▶ _Task objective_:
Below are lines of data, and only some are wanted. Please repeat exactly those from the line that has "hfov_deg: 32.2" through the line that has "exposure_s: 1/148".

▶ _Dataset records_:
#####

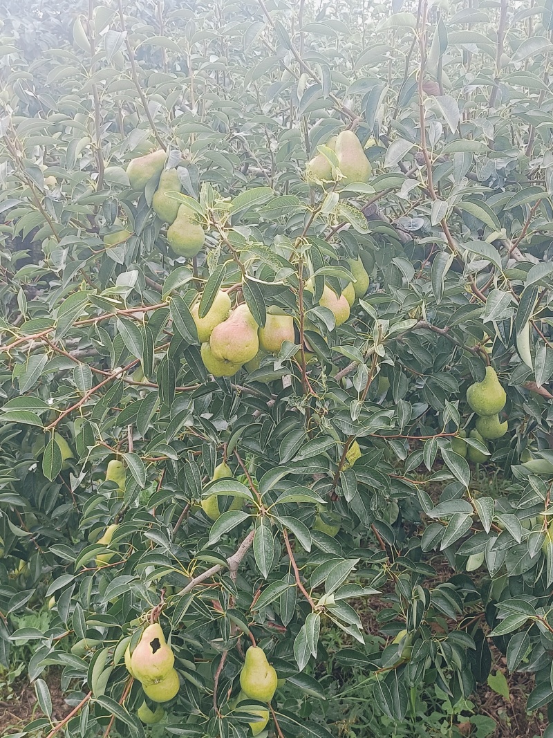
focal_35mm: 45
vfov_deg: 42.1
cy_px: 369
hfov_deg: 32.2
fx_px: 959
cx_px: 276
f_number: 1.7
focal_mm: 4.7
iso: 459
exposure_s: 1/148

#####

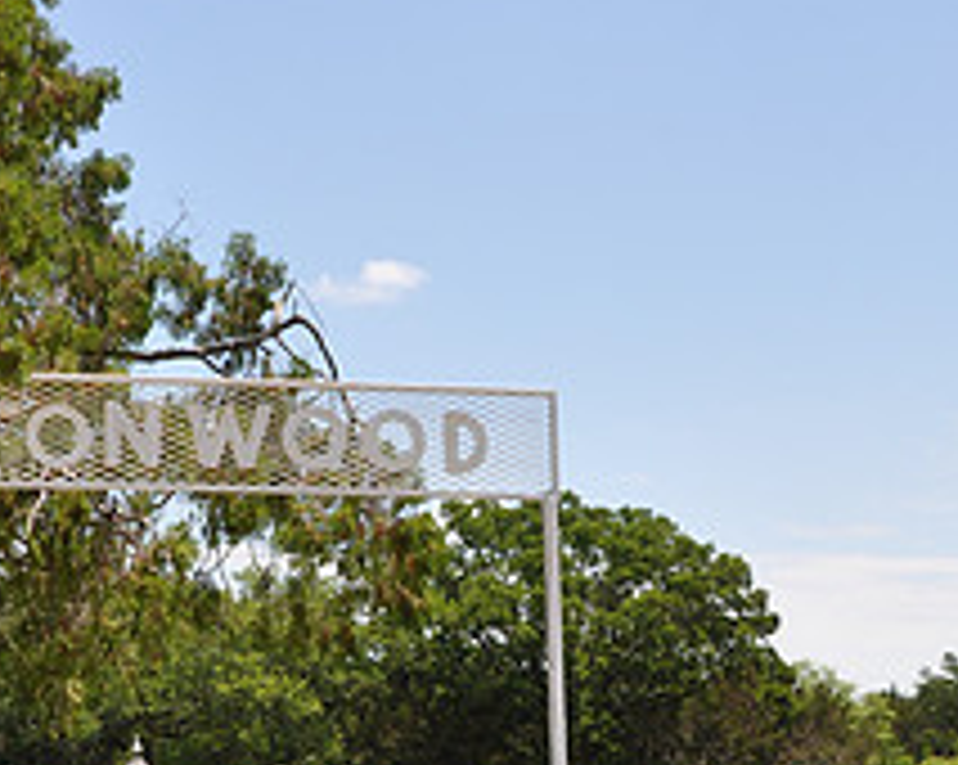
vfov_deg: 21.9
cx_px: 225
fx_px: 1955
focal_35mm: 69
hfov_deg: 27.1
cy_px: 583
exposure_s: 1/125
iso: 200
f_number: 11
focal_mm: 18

#####

▶ _Answer to this problem_:
hfov_deg: 32.2
fx_px: 959
cx_px: 276
f_number: 1.7
focal_mm: 4.7
iso: 459
exposure_s: 1/148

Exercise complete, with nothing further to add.